With Zemurray as president, the United Fruit Company swelled to an empire. The company owned 3 million acres of land, 1,500 miles of railroad, 15 hospitals and 237 schools. Zemurray became a prominent philanthropist, donating the money to create, among other initiatives, a four-year inter-American agricultural school in Honduras, the New School for Social Research in New York City and New Orleans’ first charity hospital for Black women.
Wolfe said that Zemurray’s coup laid the political foundations for what would allow the United Fruit Company to enter and dominate the Honduran agricultural economy, creating what would later be coined a “banana republic.”
“The effects of [Zemurray’s coup] were, I think, far less important, than the role of the global economic power that United Fruit became and the growing intensity of U.S. interest in the region with the Cold War,” Wolfe said.
Zemurray legacy on campus
Zemurray took his fortune in part from the hands of Hondurans, and a good portion ended up on Tulane’s campus.
Zemurray’s son attended Tulane before he was killed in a plane crash during World War II. Perhaps motivated by grief, Zemurray invested $1 million in Tulane, including donations that would create the School of Public Health and Tropical Medicine. In 1917, he bought the house that would become Tulane’s President’s House.
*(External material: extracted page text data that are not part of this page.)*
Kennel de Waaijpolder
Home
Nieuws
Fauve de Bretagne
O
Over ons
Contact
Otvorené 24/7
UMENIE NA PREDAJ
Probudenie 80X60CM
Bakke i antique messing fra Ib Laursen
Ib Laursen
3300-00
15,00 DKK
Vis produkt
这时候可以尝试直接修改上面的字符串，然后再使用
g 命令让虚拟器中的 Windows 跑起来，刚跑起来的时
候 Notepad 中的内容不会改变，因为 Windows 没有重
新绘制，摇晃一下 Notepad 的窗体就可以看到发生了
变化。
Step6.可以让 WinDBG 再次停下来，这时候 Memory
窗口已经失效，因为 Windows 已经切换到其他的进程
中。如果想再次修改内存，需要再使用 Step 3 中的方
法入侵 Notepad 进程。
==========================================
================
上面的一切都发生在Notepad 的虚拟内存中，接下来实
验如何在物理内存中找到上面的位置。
The Zemurray legacy perseveres prominently on Tulane’s campus. The Roger Thayer Stone Center for Latin American Studies was named after his daughter Doris Zemurray Stone’s late husband. Hundreds of students pass by the Zemurray Pavilion at the Décou-Labat Residences every day, and few have focused the same attention to Zemurray as they have to other controversial figures of Tulane’s past.
The Zemurray Foundation made 30 grants last year, including donations to the New Orleans Museum of Art and Audubon Nature Institute. Earlier this year, the foundation donated $1.3 million to the Stone Center to establish two endowments to support the study of Latin American indigenous languages and art history.
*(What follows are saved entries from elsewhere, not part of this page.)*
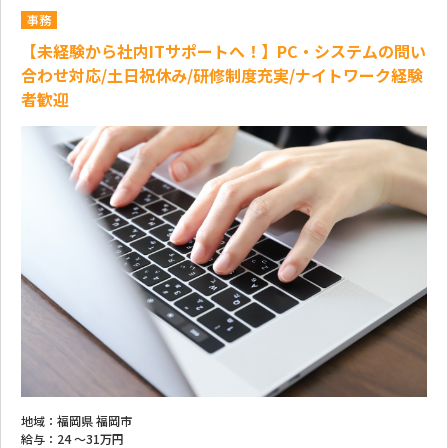
事務
【未経験から社内ITサポートへ！】PC・システムの問い
合わせ対応/土日祝休み/研修制度充実/ナイトワーク経験
者歓迎
地域：
福岡県 福岡市
給与：
24 ～
31万円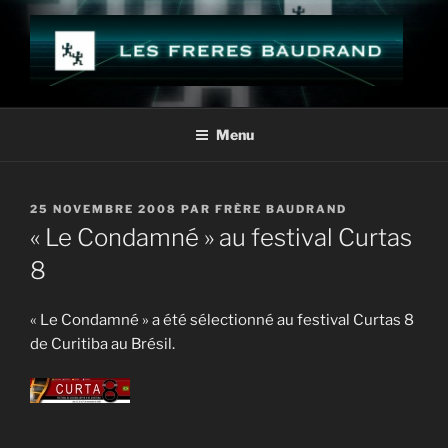
Aller
au
contenu
principal
LES FRÈRES BAUDRAND
Menu
PUBLIÉ
25 NOVEMBRE 2008
PAR
FRÈRE BAUDRAND
LE
« Le Condamné » au festival Curtas
8
« Le Condamné » a été sélectionné au festival Curtas 8
de Curitiba au Brésil.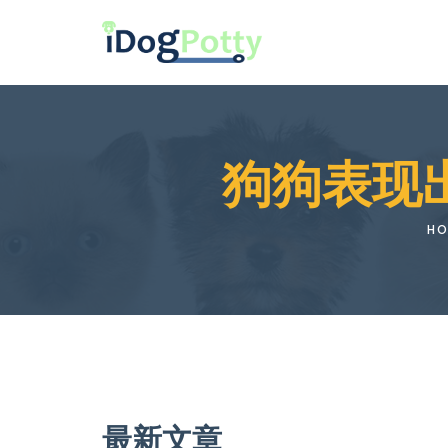
狗狗表现
H
最新文章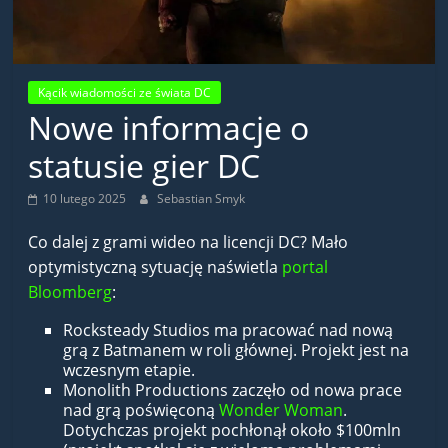
Kącik wiadomości ze świata DC
Nowe informacje o
statusie gier DC
10 lutego 2025
Sebastian Smyk
Co dalej z grami wideo na licencji DC? Mało
optymistyczną sytuację naświetla
portal
Bloomberg
:
Rocksteady Studios ma pracować nad nową
grą z Batmanem w roli głównej. Projekt jest na
wczesnym etapie.
Monolith Productions zaczęło od nowa prace
nad grą poświęconą
Wonder Woman
.
Dotychczas projekt pochłonął około $100mln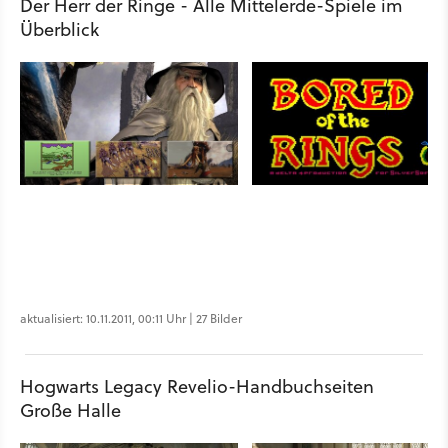
Der Herr der Ringe - Alle Mittelerde-Spiele im
Überblick
aktualisiert: 10.11.2011, 00:11 Uhr | 27 Bilder
Hogwarts Legacy Revelio-Handbuchseiten
Große Halle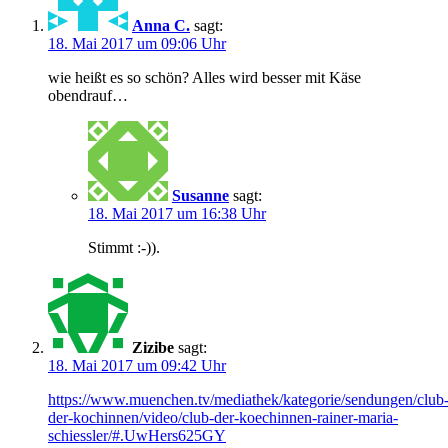
Anna C.
sagt:
18. Mai 2017 um 09:06 Uhr
wie heißt es so schön? Alles wird besser mit Käse
obendrauf…
Susanne
sagt:
18. Mai 2017 um 16:38 Uhr
Stimmt :-)).
Zizibe
sagt:
18. Mai 2017 um 09:42 Uhr
https://www.muenchen.tv/mediathek/kategorie/sendungen/club
der-kochinnen/video/club-der-koechinnen-rainer-maria-
schiessler/#.UwHers625GY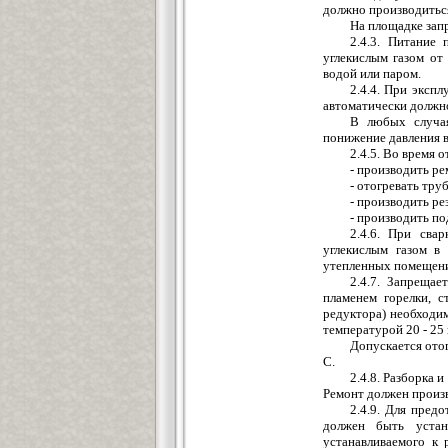
должно производиться
На площадке зап
2.4.3. Питание
углекислым газом от
водой или паром.
2.4.4. При эксп
автоматически должно 
В любых случая
понижение давления в 
2.4.5. Во время 
- производить р
- отогревать тр
- производить р
- производить п
2.4.6. При сва
углекислым газом в
утепленных помещен
2.4.7. Запрещае
пламенем горелки, с
редуктора) необходим
температурой 20 - 25 
Допускается отог
C.
2.4.8. Разборка 
Ремонт должен произ
2.4.9. Для пред
должен быть устано
устанавливаемого к 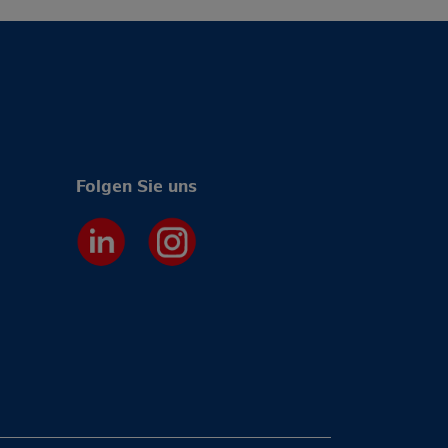
Folgen Sie uns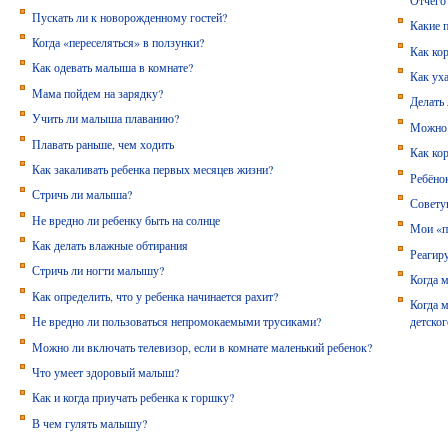
Пускать ли к новорожденному гостей?
Какие 
Когда «переселяться» в ползунки?
Как кор
Как одевать малыша в комнате?
Как уха
Мама пойдем на зарядку?
Делать
Учить ли малыша плаванию?
Можно 
Плавать раньше, чем ходить
Как ко
Как закаливать ребенка первых месяцев жизни?
Ребёнок
Стричь ли малыша?
Совету
Не вредно ли ребенку быть на солнце
Мои «п
Как делать влажные обтирания
Реагир
Стричь ли ногти малышу?
Когда 
Как определить, что у ребенка начинается рахит?
Когда м
Не вредно ли пользоваться непромокаемыми трусиками?
детског
Можно ли включать телевизор, если в комнате маленький ребенок?
Что умеет здоровый малыш?
Как и когда приучать ребенка к горшку?
В чем гулять малышу?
“I’m tremendously grateful to the Zemurray Foundation for its major role in ensuring the Stone Center’s place as one of the world’s leading academic hubs of Latin American studies,” President Michael Fitts said to Tulane News.
“It’s vital that every Tulanian knows that there is a direct connection between their collegiate experience and the current situation in Central America,” Ward said. “We’re not walking in the shadow of history.
“It’s not something that’s distant, remote and removed. It still has control over many aspects of our lives.”